Accused mushers could be forced to take a polygraph test and if anybody is found to sabotage another musher or their dogs, directly or indirectly, he or she “will be subject to discipline of disqualification and/or a ban,” the rules state.

Seavey said he is determined to sideline himself for good if that’s what it takes to get at the truth.

“I don’t care if I never race another dog race,” he said in the video. “I don’t care if I make another cent which is my life this sport.”

He continued, “I will not spend the rest of my life looking in the mirror knowing that I backed down when I did nothing wrong.”

Seavey acknowledged that his decision to release his video response was a direct violation of the race’s governing board.
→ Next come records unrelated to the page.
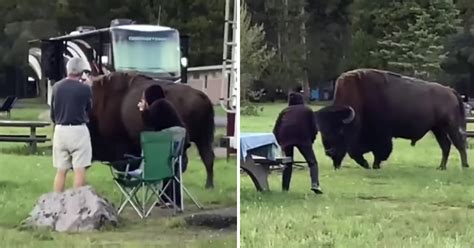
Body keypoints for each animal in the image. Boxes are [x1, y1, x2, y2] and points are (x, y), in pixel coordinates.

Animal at [87, 71, 217, 188]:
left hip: (200, 138)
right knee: (208, 157)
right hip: (203, 138)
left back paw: (207, 185)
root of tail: (203, 97)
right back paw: (209, 186)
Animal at [314, 69, 466, 170]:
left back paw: (464, 166)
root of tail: (450, 91)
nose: (329, 152)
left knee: (459, 143)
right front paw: (368, 164)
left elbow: (378, 151)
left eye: (340, 131)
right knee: (446, 145)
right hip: (437, 129)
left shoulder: (381, 135)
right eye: (323, 131)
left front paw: (372, 165)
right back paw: (441, 167)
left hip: (450, 126)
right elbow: (357, 152)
“I fully expect that after this I will be banned from the Iditarod based on the gag rule,” he said, as he threw his hands up. “I have no choice though.”

So far, Seavey hasn’t been sanctioned because the board lacked the ability to prove intent, based on a statement it released.

Seavey took second place behind his 58-year-old father, Mitch, in this year’s race.

Chas St. George, an Iditarod spokesman, told The Associated Press that race officials “can’t rule anything out.”

Before naming Seavey, Iditarod officials said in a statement Monday that a drug testing team collected urine samples from four of the unnamed musher’s dogs in Nome, Alaska, six hours after the team completed the race.

The sealed dog urine samples were shuttled to a lab two days later, where they twice tested positive for tramadol, the statement said.

When Seavey learned he was under investigation for allegedly doping his dogs, he said he was on an overnight camping trip with his daughter Annie.

“I get the worst phone call of my life,” he said in the YouTube video.

He went on to say that tramadol, the drug in question, was one that “I personally have never administered.”

The sled racing champ said he did an audit with his team and kennel and found that he was clean.

“I know I’m supposed to say I accidentally gave this to my dogs, but I have to tell you there is less than a half-percent chance that that happened,” he said in the video.

Seavey said he was willing to be questioned with a polygraph machine and risk his livelihood for other racers.

“I tried to cooperate fully,” he noted. “I apologize to my fellow mushers that this race is about to hit a rough patch. I love the Iditarod … the board is not the Iditarod.”

ABC News has reached to Dallas and Mitch Seavey for comment. Officials from the Iditarod Trail Committee did not immediately respond to ABC News’ request for comment.